All kinds of other Greasewood Flat equipment and memorabilia will be sold at the auction.

The restaurant plans to “brand” all of its’ tables with the words “Greasewood Flat” and sell them in the auction. All of the proceeds from the auction will benefit Phoenix Children’s Hospital. Bidding registration and more information is available online.

Justin Cavalliere stresses that the family is not selling the business. It is retaining the rights to the name Greasewood Flat, and would like to reopen the restaurant in another location.
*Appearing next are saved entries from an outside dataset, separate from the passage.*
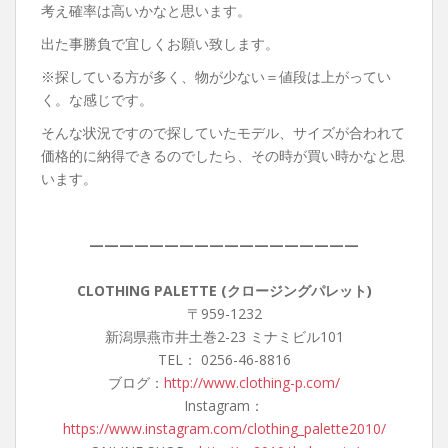
考え確率は高いかなと思います。
出た事勝負で宜しくお願い致します。
※探している方が多く、物が少ない＝値段は上がってい
く。な感じです。
そんな状況ですので探していたモデル、サイズが合われて
価格的に納得できるのでしたら、その時が買い時かなと思
います。
——————————————————
CLOTHING PALETTE (クロージングパレット)
〒959-1232
新潟県燕市井土巻2-23 ミナミビル101
TEL： 0256-46-8816
ブログ：
http://www.clothing-p.com/
Instagram：
https://www.instagram.com/clothing_palette2010/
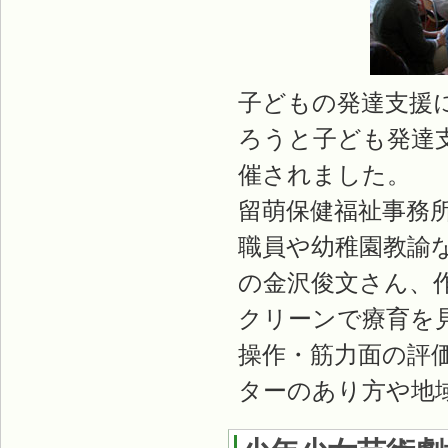
子どもの発達支援
ろうと子ども発達
催されました。
留萌保健福祉事務
職員や幼稚園教諭
の金沢俊文さん、
クリーンで療育を
操作・筋力面の評
ターのあり方や地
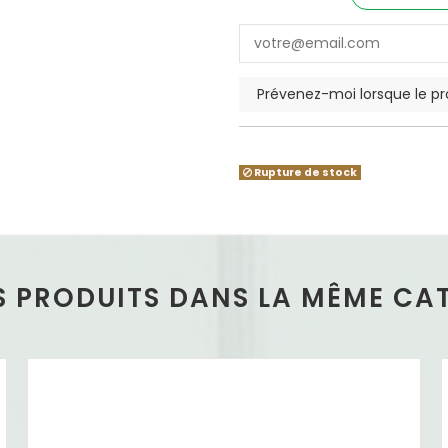
Rupture de stock
S PRODUITS DANS LA MÊME CAT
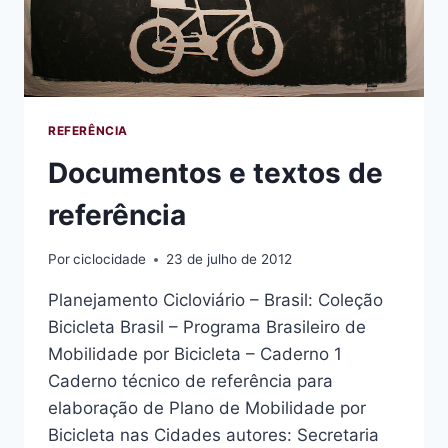
REFERÊNCIA
Documentos e textos de
referência
Por
ciclocidade
23 de julho de 2012
Planejamento Cicloviário – Brasil: Coleção
Bicicleta Brasil – Programa Brasileiro de
Mobilidade por Bicicleta – Caderno 1
Caderno técnico de referência para
elaboração de Plano de Mobilidade por
Bicicleta nas Cidades autores: Secretaria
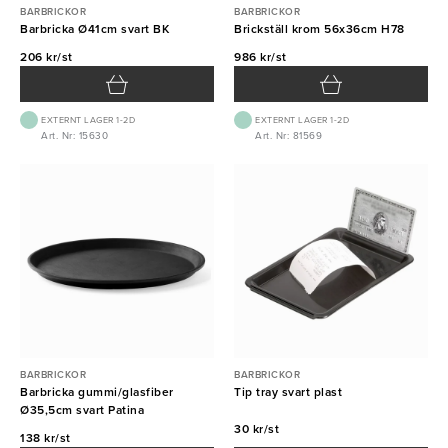
BARBRICKOR
BARBRICKOR
Barbricka Ø41cm svart BK
Brickställ krom 56x36cm H78
206 kr/st
986 kr/st
EXTERNT LAGER 1-2D
EXTERNT LAGER 1-2D
Art. Nr: 15630
Art. Nr: 81569
BARBRICKOR
BARBRICKOR
Barbricka gummi/glasfiber
Tip tray svart plast
Ø35,5cm svart Patina
30 kr/st
138 kr/st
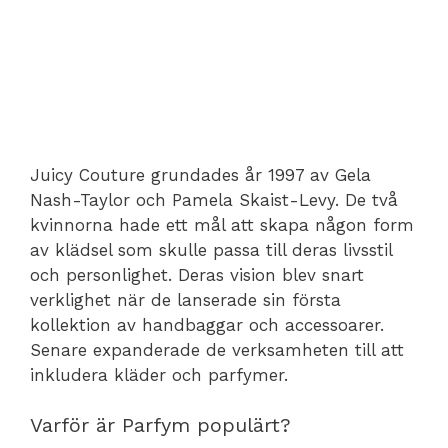
Juicy Couture grundades år 1997 av Gela
Nash-Taylor och Pamela Skaist-Levy. De två
kvinnorna hade ett mål att skapa någon form
av klädsel som skulle passa till deras livsstil
och personlighet. Deras vision blev snart
verklighet när de lanserade sin första
kollektion av handbaggar och accessoarer.
Senare expanderade de verksamheten till att
inkludera kläder och parfymer.
Varför är Parfym populärt?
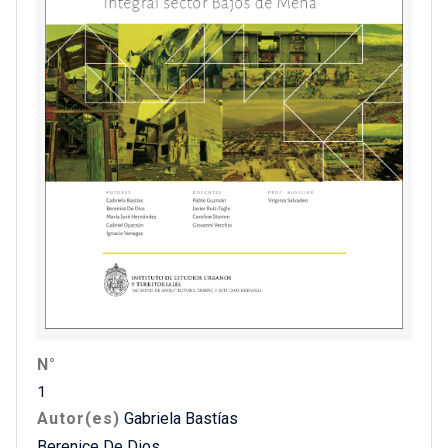
N°
1
Autor(es)
Gabriela Bastías
Berenice De Dios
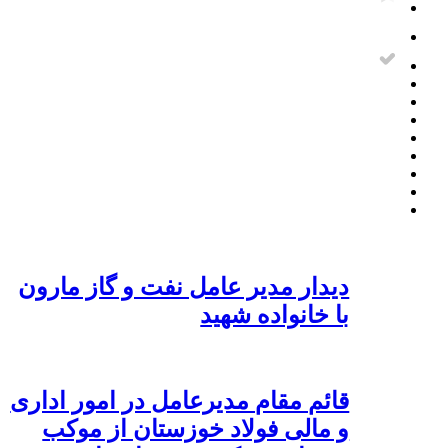
دیدار مدیر عامل نفت و گاز مارون
با خانواده شهید
قائم مقام مدیرعامل در امور اداری
و مالی فولاد خوزستان از موکب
“I don’t know that it will be in Scottsdale. It may be somewhere in northern Arizona,” he said. “It would be kind of fun to tuck it away again (in a remote area away from a city). Kind of like my Grandpa did when it first opened, where it was kind of more of a destination before the city encroached up here and built all of these houses.”

Justin said he is going to miss all of the wonderful people that have come in to the place over the years. But he is also ready for the future.

“I’m really going to miss this place. It’s hard for me to talk about it, because it has been my whole life,” he said.

“But you have to push forward. If you live in the past, you’re never going to get anywhere.”